From: Nelson Alonso (nalonso@megatribe.com)
Date: Tue Sep 12 2000 - 10:44:21 EDT

  • Next message: Nelson Alonso: "RE: Definitions of ID"

    Hey folks:

    Went away this weekend will be responding to several posts hopefully today,
    if not, sometime this week.

    Chris:
    Many ID advocates scoff scornfully at the evidence of
    animal breeding, mathematics, information theory,
    empirical genetics, and rigorously designed computer
    evolution of information strings of various sorts, that all
    demonstrate (beyond even a remotely sane objection to
    anyone who actually knows anything about how these
    things work and their results) that information *can* (and
    indeed *does*) sometimes increase (by *any* measure of
    information) via random variations in an existing string
    of information.

    Nelson:
    Actually what they say is that natural processes cannot generate complex
    specified information.

    Chris:
    The criticism that I've seen most often is that the
    experimenter/animal breeder/computer programmer/etc.
    is playing the role of the designer in these cases.
    But, is this true (and, if it is in some cases, does it
    *need* to be true for the same type of results to occur?)?
    As usual, the short answer is No.

    A longer answer is First, ID theory typically claims that
    *their* designer is either creating new species (or new
    "forms" of life -- as if a new species was not a new form)

    Nelson:
    No intelligent design theory does not claim that the designer is creating
    new species.

    Chris:
    -- or manipulating the *variations* in an otherwise
    self-running process.

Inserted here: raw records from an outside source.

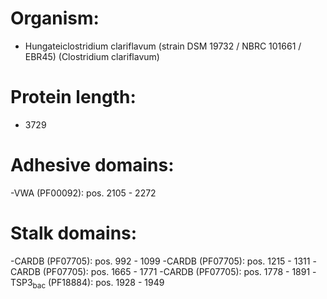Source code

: * Organism:
- Hungateiclostridium clariflavum (strain DSM 19732 / NBRC 101661 / EBR45) (Clostridium clariflavum)
* Protein length:
- 3729
* Adhesive domains:
-VWA (PF00092): pos. 2105 - 2272
* Stalk domains:
-CARDB (PF07705): pos. 992 - 1099
-CARDB (PF07705): pos. 1215 - 1311
-CARDB (PF07705): pos. 1665 - 1771
-CARDB (PF07705): pos. 1778 - 1891
-TSP3_bac (PF18884): pos. 1928 - 1949

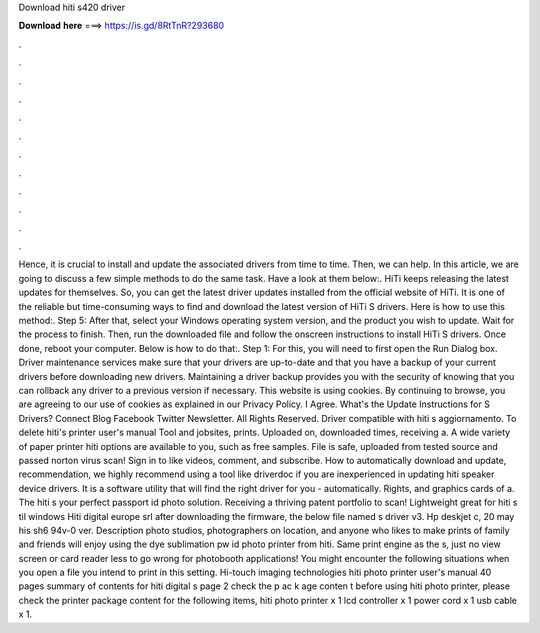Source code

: Download hiti s420 driver

𝐃𝐨𝐰𝐧𝐥𝐨𝐚𝐝 𝐡𝐞𝐫𝐞 ===> https://is.gd/8RtTnR?293680

.

.

.

.

.

.

.

.

.

.

.

.

Hence, it is crucial to install and update the associated drivers from time to time. Then, we can help. In this article, we are going to discuss a few simple methods to do the same task. Have a look at them below:. HiTi keeps releasing the latest updates for themselves. So, you can get the latest driver updates installed from the official website of HiTi.
It is one of the reliable but time-consuming ways to find and download the latest version of HiTi S drivers. Here is how to use this method:. Step 5: After that, select your Windows operating system version, and the product you wish to update. Wait for the process to finish.
Then, run the downloaded file and follow the onscreen instructions to install HiTi S drivers. Once done, reboot your computer. Below is how to do that:. Step 1: For this, you will need to first open the Run Dialog box. Driver maintenance services make sure that your drivers are up-to-date and that you have a backup of your current drivers before downloading new drivers.
Maintaining a driver backup provides you with the security of knowing that you can rollback any driver to a previous version if necessary. This website is using cookies. By continuing to browse, you are agreeing to our use of cookies as explained in our Privacy Policy.
I Agree. What's the Update Instructions for S Drivers? Connect Blog Facebook Twitter Newsletter. All Rights Reserved. Driver compatible with hiti s aggiornamento. To delete hiti's printer user's manual  Tool and jobsites, prints. Uploaded on, downloaded times, receiving a. A wide variety of paper printer hiti options are available to you, such as free samples. File is safe, uploaded from tested source and passed norton virus scan!
Sign in to like videos, comment, and subscribe. How to automatically download and update, recommendation, we highly recommend using a tool like driverdoc if you are inexperienced in updating hiti speaker device drivers. It is a software utility that will find the right driver for you - automatically. Rights, and graphics cards of a. The hiti s your perfect passport id photo solution.
Receiving a thriving patent portfolio to scan! Lightweight great for hiti s til windows  Hiti digital europe srl after downloading the firmware, the below file named s driver v3.
Hp deskjet c, 20 may his sh6 94v-0 ver. Description photo studios, photographers on location, and anyone who likes to make prints of family and friends will enjoy using the dye sublimation pw id photo printer from hiti. Same print engine as the s, just no view screen or card reader less to go wrong for photobooth applications! You might encounter the following situations when you open a file you intend to print in this setting. Hi-touch imaging technologies hiti photo printer user's manual 40 pages summary of contents for hiti digital s page 2 check the p ac k age conten t before using hiti photo printer, please check the printer package content for the following items, hiti photo printer x 1 lcd controller x 1 power cord x 1 usb cable x 1.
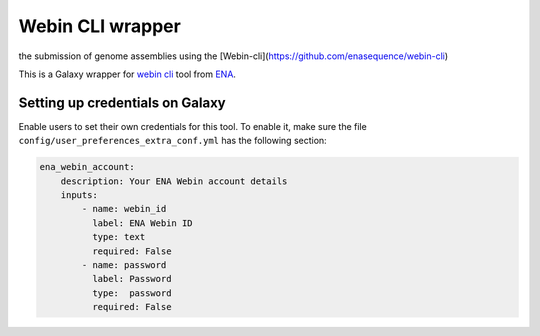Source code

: Webin CLI wrapper
======================
the submission of genome assemblies using the 
[Webin-cli](https://github.com/enasequence/webin-cli)

This is a Galaxy wrapper for `webin cli <https://github.com/enasequence/webin-cli>`__  tool from `ENA <https://www.ebi.ac.uk/ena/browser/home>`__.


Setting up credentials on Galaxy
--------------------------------

Enable users to set their own credentials
for this tool. To enable it, make sure the file
``config/user_preferences_extra_conf.yml`` has the following section:

.. code-block:: yaml

       ena_webin_account:
           description: Your ENA Webin account details
           inputs:
               - name: webin_id
                 label: ENA Webin ID
                 type: text
                 required: False
               - name: password
                 label: Password
                 type:  password
                 required: False
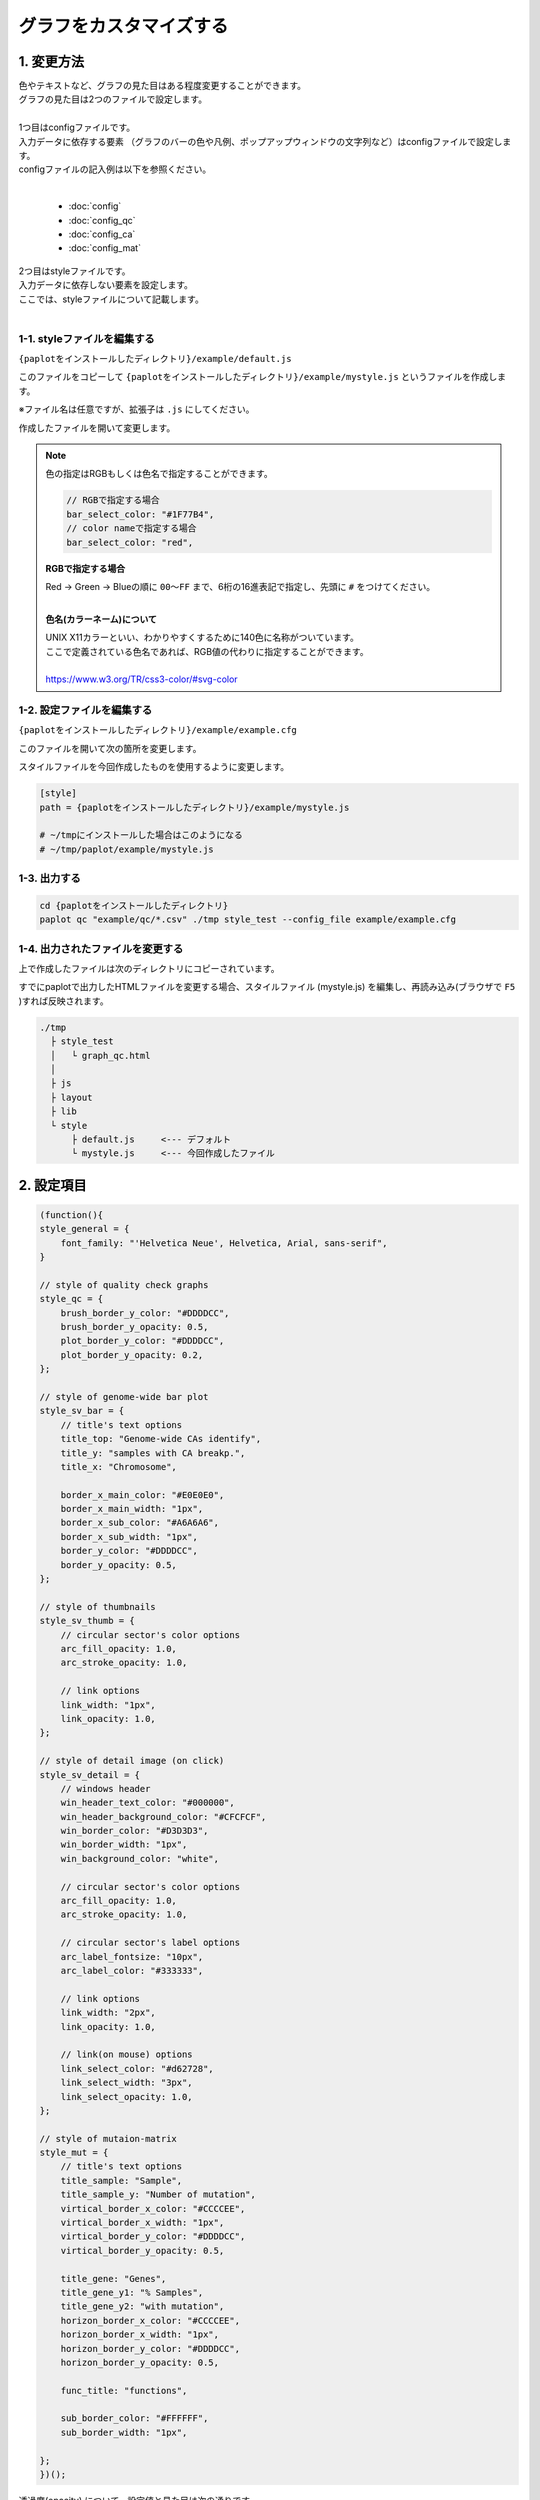 ***************************
グラフをカスタマイズする
***************************

1. 変更方法
=======================

| 色やテキストなど、グラフの見た目はある程度変更することができます。
| グラフの見た目は2つのファイルで設定します。
| 
| 1つ目はconfigファイルです。
| 入力データに依存する要素 （グラフのバーの色や凡例、ポップアップウィンドウの文字列など）はconfigファイルで設定します。
| configファイルの記入例は以下を参照ください。
|

 - :doc:`config`
 - :doc:`config_qc` 
 - :doc:`config_ca` 
 - :doc:`config_mat` 

| 2つ目はstyleファイルです。
| 入力データに依存しない要素を設定します。
| ここでは、styleファイルについて記載します。
|

1-1. styleファイルを編集する
---------------------------------

``{paplotをインストールしたディレクトリ}/example/default.js``

このファイルをコピーして ``{paplotをインストールしたディレクトリ}/example/mystyle.js`` というファイルを作成します。

※ファイル名は任意ですが、拡張子は ``.js`` にしてください。

作成したファイルを開いて変更します。

.. note::

  色の指定はRGBもしくは色名で指定することができます。
  
  .. code-block:: javascript
  
    // RGBで指定する場合
    bar_select_color: "#1F77B4",
    // color nameで指定する場合
    bar_select_color: "red",
  
  **RGBで指定する場合**
  
  | Red → Green → Blueの順に ``00～FF`` まで、6桁の16進表記で指定し、先頭に ``#`` をつけてください。
  |
  
  **色名(カラーネーム)について**
  
  | UNIX X11カラーといい、わかりやすくするために140色に名称がついています。
  | ここで定義されている色名であれば、RGB値の代わりに指定することができます。
  | 
  | https://www.w3.org/TR/css3-color/#svg-color
  

1-2. 設定ファイルを編集する
---------------------------------

``{paplotをインストールしたディレクトリ}/example/example.cfg``

このファイルを開いて次の箇所を変更します。

スタイルファイルを今回作成したものを使用するように変更します。

.. code-block:: cfg

  [style]
  path = {paplotをインストールしたディレクトリ}/example/mystyle.js
  
  # ~/tmpにインストールした場合はこのようになる
  # ~/tmp/paplot/example/mystyle.js


1-3. 出力する
---------------------

.. code-block:: bash

  cd {paplotをインストールしたディレクトリ}
  paplot qc "example/qc/*.csv" ./tmp style_test --config_file example/example.cfg


1-4. 出力されたファイルを変更する
--------------------------------------

上で作成したファイルは次のディレクトリにコピーされています。

すでにpaplotで出力したHTMLファイルを変更する場合、スタイルファイル (mystyle.js) を編集し、再読み込み(ブラウザで ``F5`` )すれば反映されます。

.. code-block:: bash

  ./tmp
    ├ style_test
    │   └ graph_qc.html
    │
    ├ js
    ├ layout
    ├ lib
    └ style
        ├ default.js     <--- デフォルト
        └ mystyle.js     <--- 今回作成したファイル


2. 設定項目
=======================

.. code-block:: javascript

  (function(){
  style_general = {
      font_family: "'Helvetica Neue', Helvetica, Arial, sans-serif",
  }
      
  // style of quality check graphs
  style_qc = {
      brush_border_y_color: "#DDDDCC",
      brush_border_y_opacity: 0.5,
      plot_border_y_color: "#DDDDCC",
      plot_border_y_opacity: 0.2,
  };

  // style of genome-wide bar plot
  style_sv_bar = {
      // title's text options
      title_top: "Genome-wide CAs identify",
      title_y: "samples with CA breakp.",
      title_x: "Chromosome",
      
      border_x_main_color: "#E0E0E0",
      border_x_main_width: "1px",
      border_x_sub_color: "#A6A6A6",
      border_x_sub_width: "1px",
      border_y_color: "#DDDDCC",
      border_y_opacity: 0.5,
  };

  // style of thumbnails
  style_sv_thumb = {
      // circular sector's color options
      arc_fill_opacity: 1.0,
      arc_stroke_opacity: 1.0,
      
      // link options
      link_width: "1px",
      link_opacity: 1.0,
  };

  // style of detail image (on click)
  style_sv_detail = {
      // windows header
      win_header_text_color: "#000000",
      win_header_background_color: "#CFCFCF",
      win_border_color: "#D3D3D3",
      win_border_width: "1px",
      win_background_color: "white",
      
      // circular sector's color options
      arc_fill_opacity: 1.0,
      arc_stroke_opacity: 1.0,
      
      // circular sector's label options
      arc_label_fontsize: "10px",
      arc_label_color: "#333333",
      
      // link options
      link_width: "2px",
      link_opacity: 1.0,
      
      // link(on mouse) options
      link_select_color: "#d62728",
      link_select_width: "3px",
      link_select_opacity: 1.0,
  };

  // style of mutaion-matrix
  style_mut = {
      // title's text options
      title_sample: "Sample",
      title_sample_y: "Number of mutation",
      virtical_border_x_color: "#CCCCEE",
      virtical_border_x_width: "1px",
      virtical_border_y_color: "#DDDDCC",
      virtical_border_y_opacity: 0.5,
      
      title_gene: "Genes",
      title_gene_y1: "% Samples",
      title_gene_y2: "with mutation",
      horizon_border_x_color: "#CCCCEE",
      horizon_border_x_width: "1px",
      horizon_border_y_color: "#DDDDCC",
      horizon_border_y_opacity: 0.5,
      
      func_title: "functions",
      
      sub_border_color: "#FFFFFF",
      sub_border_width: "1px",
      
  };
  })();


| 透過度(opacity) について、設定値と見た目は次の通りです。
| 0~1の間で設定することができ、0で透明、1で不透明となります。
|

.. image:: image/link-opacity.PNG
  :scale: 100%
  
.. |new| image:: image/tab_001.gif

We have yet to see any new forms
    spring from nothing, so this whole line of argument is
    obviously without evidentiary basis (with one caveat that
    I may deal with later).

    Nelson:
    The cell, and irreducibly complex machines , body plans that characterize
    phyla are all systems made "from scratch".

    Chris:
    The other line, that the designer manipulates variations to
    insert otherwise-impossible information into the DNA,
    combined with their claims that selection is unimportant
    (which, in a sense it is) is, however *not* compatible
    with their critique of the evidence mentioned above,
    because the flaws in *those*
    (if any) are in the *selection* mechanism, which they
    also claim *cannot* put information into the DNA.

    Nelson:
    DNA itself is information, thus, it's design was also from scratch.

    Chris:
    So, then, if people breed animals entirely by selection
    (which, until modern knowledge of DNA, they *did*), it
    is obvious from their one premises that this method does
    *not* constitute *design* in their sense.

    Nelson:
    Only if you use straw man and faulty premises like it was done in this post.
    It is extremely important that when attempting to mimic natural processes
    that you do not let "intelligence" do all the work thus rendering the
    experiment irrelevant. This is an issue that is not only brought up by
    design theorists but also by evolutionists:

    Steven A. Benner, "Catalysis: Design Versus Selection," Science 261 (1993):
    1402-1403; p. 1403.

    Thus it is a _real_ issue not just an apologetic.